··· Material for this task ···
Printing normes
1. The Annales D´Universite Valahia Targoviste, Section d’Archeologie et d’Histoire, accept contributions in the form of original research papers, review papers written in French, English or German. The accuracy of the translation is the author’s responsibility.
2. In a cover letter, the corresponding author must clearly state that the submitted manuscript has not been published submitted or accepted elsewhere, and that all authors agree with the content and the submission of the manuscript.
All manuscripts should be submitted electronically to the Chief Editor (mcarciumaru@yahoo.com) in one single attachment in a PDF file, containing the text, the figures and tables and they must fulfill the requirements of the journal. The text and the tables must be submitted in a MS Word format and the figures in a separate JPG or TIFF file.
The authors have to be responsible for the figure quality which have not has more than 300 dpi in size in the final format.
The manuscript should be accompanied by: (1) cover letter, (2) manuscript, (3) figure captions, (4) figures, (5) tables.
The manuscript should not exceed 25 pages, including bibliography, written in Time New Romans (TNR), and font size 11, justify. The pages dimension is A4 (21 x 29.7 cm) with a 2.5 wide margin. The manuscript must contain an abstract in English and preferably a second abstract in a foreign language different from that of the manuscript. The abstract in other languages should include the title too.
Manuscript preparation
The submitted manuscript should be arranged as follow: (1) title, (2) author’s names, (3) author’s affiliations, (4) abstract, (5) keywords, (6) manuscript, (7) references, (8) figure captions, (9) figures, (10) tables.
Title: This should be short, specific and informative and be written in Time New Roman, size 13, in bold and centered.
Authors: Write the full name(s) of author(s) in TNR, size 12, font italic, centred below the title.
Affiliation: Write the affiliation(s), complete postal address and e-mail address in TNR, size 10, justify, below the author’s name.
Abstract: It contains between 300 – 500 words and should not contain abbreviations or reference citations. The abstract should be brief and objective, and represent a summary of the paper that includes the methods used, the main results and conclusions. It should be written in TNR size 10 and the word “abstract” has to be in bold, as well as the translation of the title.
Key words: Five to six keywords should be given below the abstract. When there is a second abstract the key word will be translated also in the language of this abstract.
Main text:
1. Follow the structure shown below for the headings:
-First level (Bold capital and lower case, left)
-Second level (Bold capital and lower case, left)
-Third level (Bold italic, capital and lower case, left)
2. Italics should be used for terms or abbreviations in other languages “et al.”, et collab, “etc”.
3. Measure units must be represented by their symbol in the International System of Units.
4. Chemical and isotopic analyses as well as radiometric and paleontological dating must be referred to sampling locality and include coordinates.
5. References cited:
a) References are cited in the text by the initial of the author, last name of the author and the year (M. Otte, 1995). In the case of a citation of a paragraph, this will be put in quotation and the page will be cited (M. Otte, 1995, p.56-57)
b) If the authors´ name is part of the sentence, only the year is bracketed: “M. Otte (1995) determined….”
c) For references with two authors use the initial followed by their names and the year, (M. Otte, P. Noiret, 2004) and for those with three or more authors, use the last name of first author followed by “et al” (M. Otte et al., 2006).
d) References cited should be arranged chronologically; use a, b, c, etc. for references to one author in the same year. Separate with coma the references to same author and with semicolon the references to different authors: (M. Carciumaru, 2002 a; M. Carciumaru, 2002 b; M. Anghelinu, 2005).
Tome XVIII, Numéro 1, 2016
···
··· Material for this task ···
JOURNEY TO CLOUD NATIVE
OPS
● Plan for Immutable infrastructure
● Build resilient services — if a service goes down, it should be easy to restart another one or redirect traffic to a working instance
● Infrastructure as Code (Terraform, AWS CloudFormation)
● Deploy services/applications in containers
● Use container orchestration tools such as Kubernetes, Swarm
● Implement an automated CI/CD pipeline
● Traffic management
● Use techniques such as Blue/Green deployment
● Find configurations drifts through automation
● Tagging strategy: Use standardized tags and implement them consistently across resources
···
··· Material for this task ···
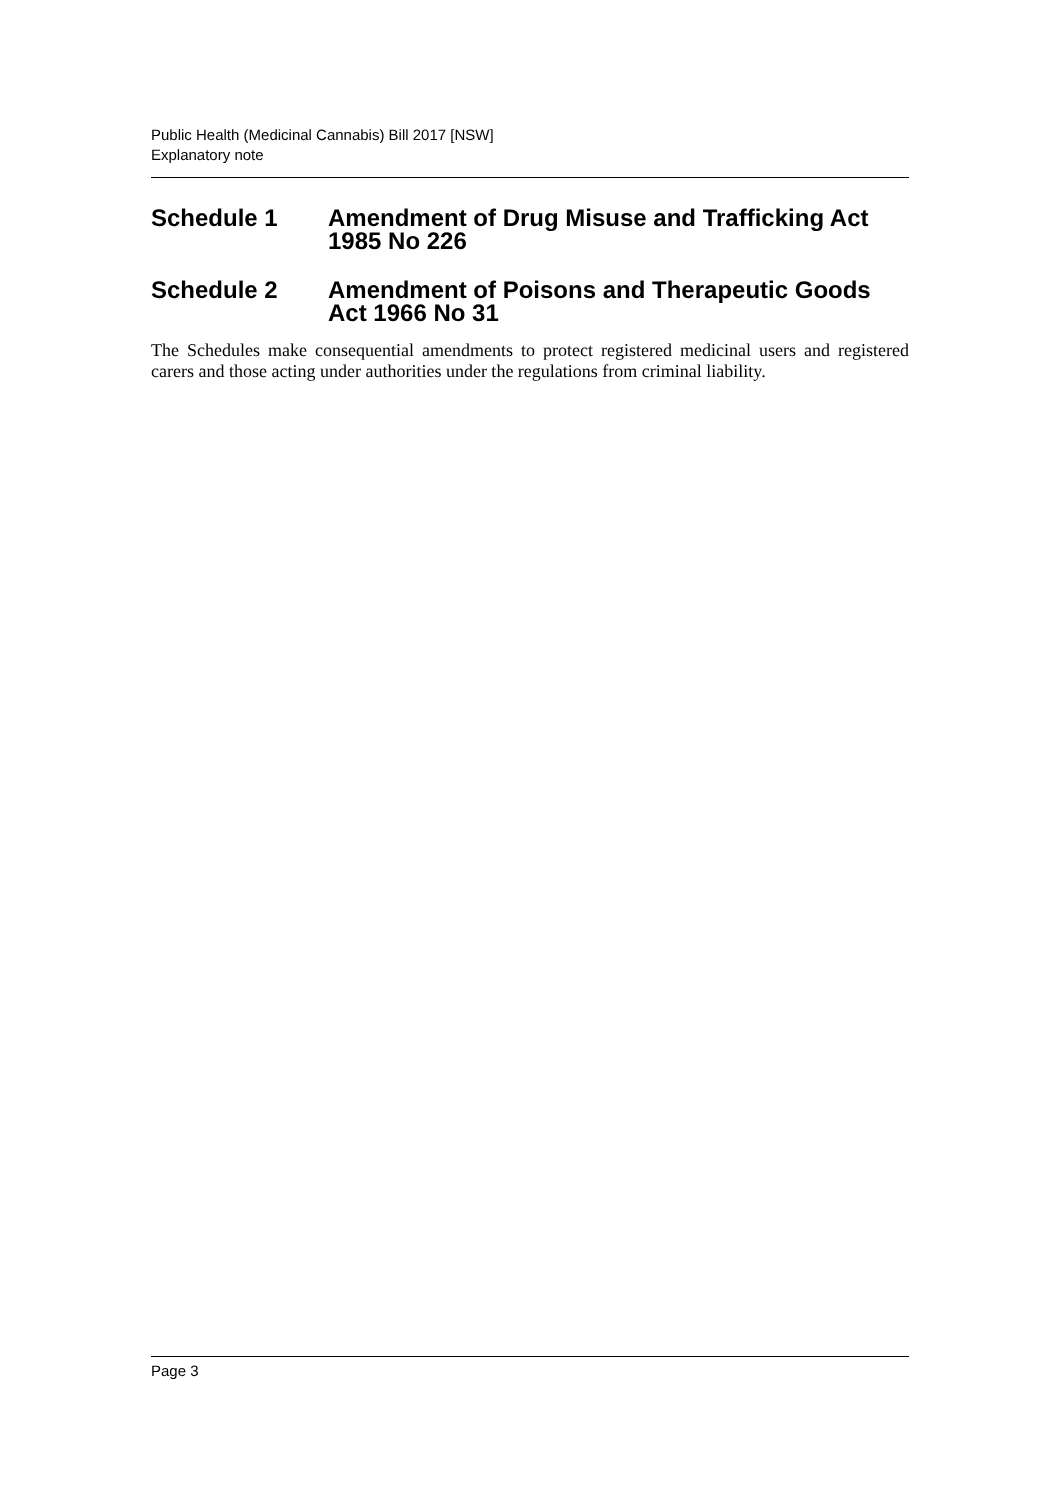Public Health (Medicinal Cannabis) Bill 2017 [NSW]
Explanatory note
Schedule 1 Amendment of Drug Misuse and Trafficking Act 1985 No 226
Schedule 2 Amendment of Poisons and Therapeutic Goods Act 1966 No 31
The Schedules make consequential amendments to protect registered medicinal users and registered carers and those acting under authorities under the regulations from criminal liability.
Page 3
···
* What is being asked *
Where a line above holds the string "left", show that line.

* Result of the exercise *
-First level (Bold capital and lower case, left)
-Second level (Bold capital and lower case, left)
-Third level (Bold italic, capital and lower case, left)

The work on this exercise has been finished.